Summer is finally here, making it the perfect time to play, strengthen, and sweat! One of the most common injuries I see in my clinic is an ankle sprain, which is fortunately one of the easiest injuries to recover from.


Understanding Ankle Sprain Grades:


Grade 1: Slight stretching or a very small tear in the ligament fibers.

Grade 2: Partial tear of the ligament.

Grade 3: Complete tear of the ligament.


Even with a complete ligament tear, most cases fully recover with a course of physiotherapy treatment.

Most ankle sprains are mild (Grade 1-2) and often heal on their own. However, I frequently see patients three or four months post-sprain who still struggle with pain and limitations.

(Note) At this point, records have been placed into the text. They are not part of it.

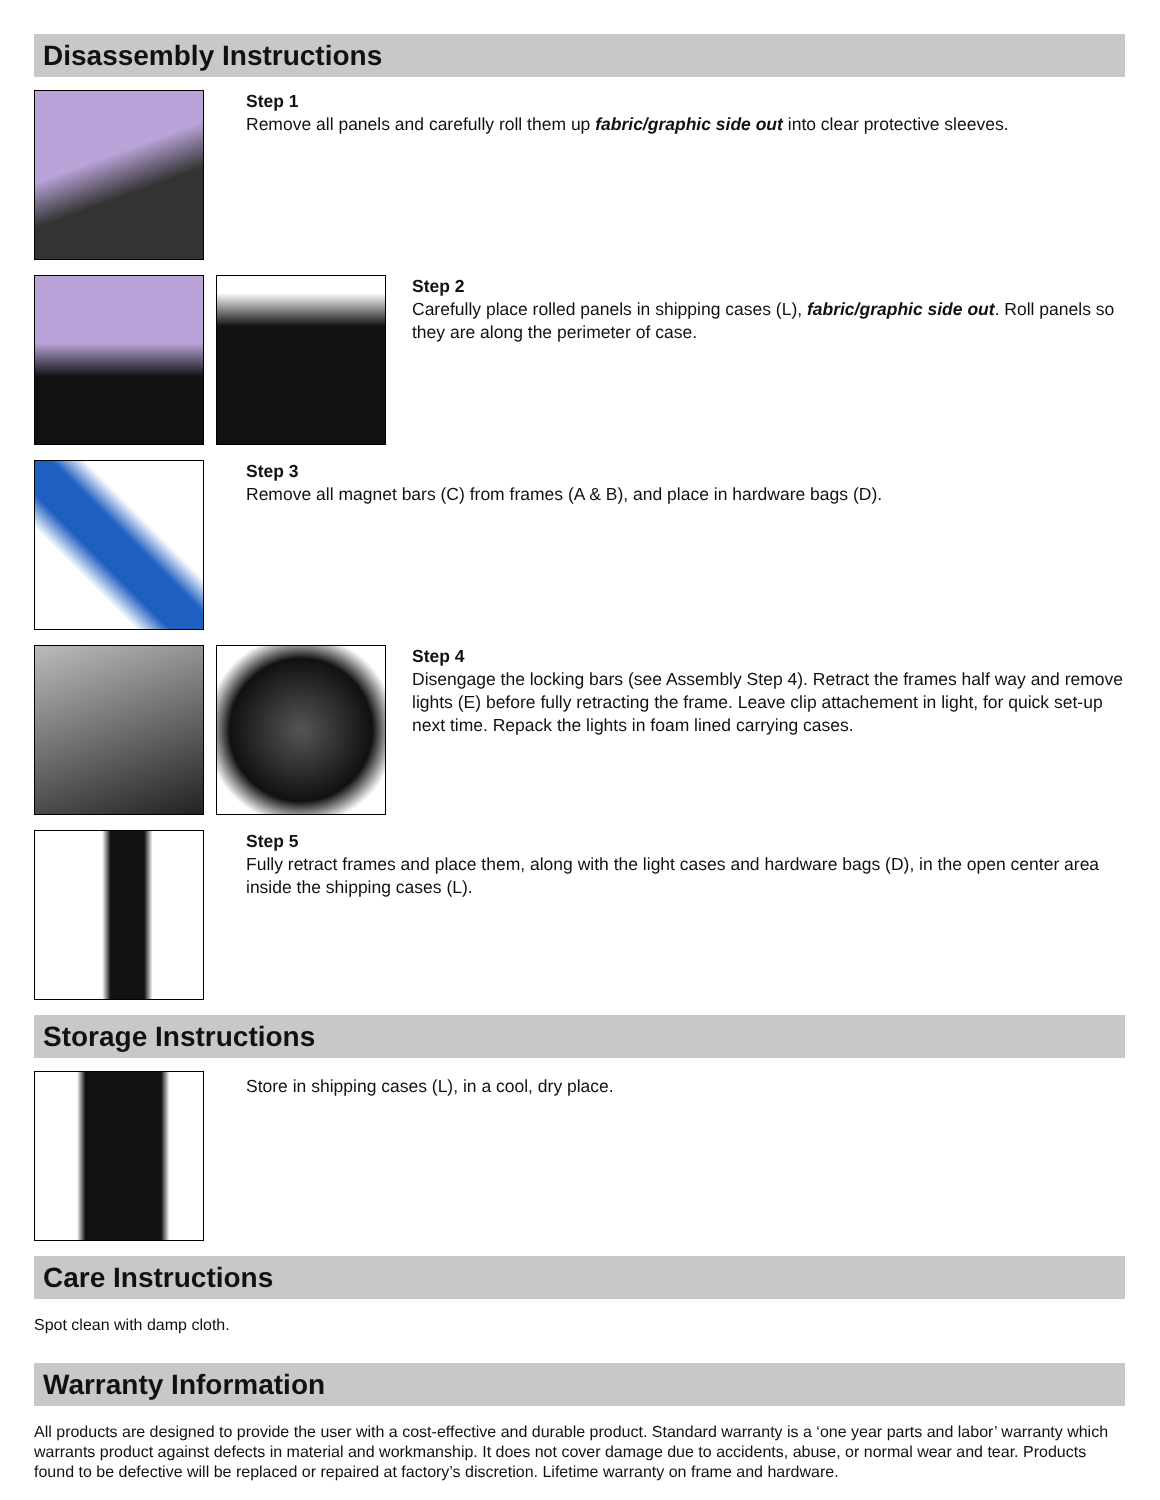Disassembly Instructions
Step 1
Remove all panels and carefully roll them up fabric/graphic side out into clear protective sleeves.
Step 2
Carefully place rolled panels in shipping cases (L), fabric/graphic side out. Roll panels so they are along the perimeter of case.
Step 3
Remove all magnet bars (C) from frames (A & B), and place in hardware bags (D).
Step 4
Disengage the locking bars (see Assembly Step 4). Retract the frames half way and remove lights (E) before fully retracting the frame. Leave clip attachement in light, for quick set-up next time. Repack the lights in foam lined carrying cases.
Step 5
Fully retract frames and place them, along with the light cases and hardware bags (D), in the open center area inside the shipping cases (L).
Storage Instructions
Store in shipping cases (L), in a cool, dry place.
Care Instructions
Spot clean with damp cloth.
Warranty Information
All products are designed to provide the user with a cost-effective and durable product. Standard warranty is a ‘one year parts and labor’ warranty which warrants product against defects in material and workmanship. It does not cover damage due to accidents, abuse, or normal wear and tear. Products found to be defective will be replaced or repaired at factory’s discretion. Lifetime warranty on frame and hardware.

That's why I've written this article to share my go-to exercises for the first week after a sprain.


Exercises and Tips


1. Ice Your Ankle

- Swelling can range from mild to severe. Ice helps control swelling and accelerate recovery.

- Apply ice for a maximum of 10 minutes, 2-4 times a day.



2. Range of Motion Exercises

- Move your foot in different directions to ensure it moves the same as your other leg.

- Perform movements inward, outward, and through pointing and flexing.

3. Knee-to-Wall Exercise

- Find the farthest point from the wall where you can touch it with your knee while keeping your heel on the floor.

- Compare the range between your injured and non-injured foot. There may be a range limitation and pain in the injured foot.

- Gradually stretch until you achieve equal distance on both feet.



4. Heel Raises

- Once the swelling has decreased and walking improves, practice heel raises.

- Start with both legs and progress to one leg.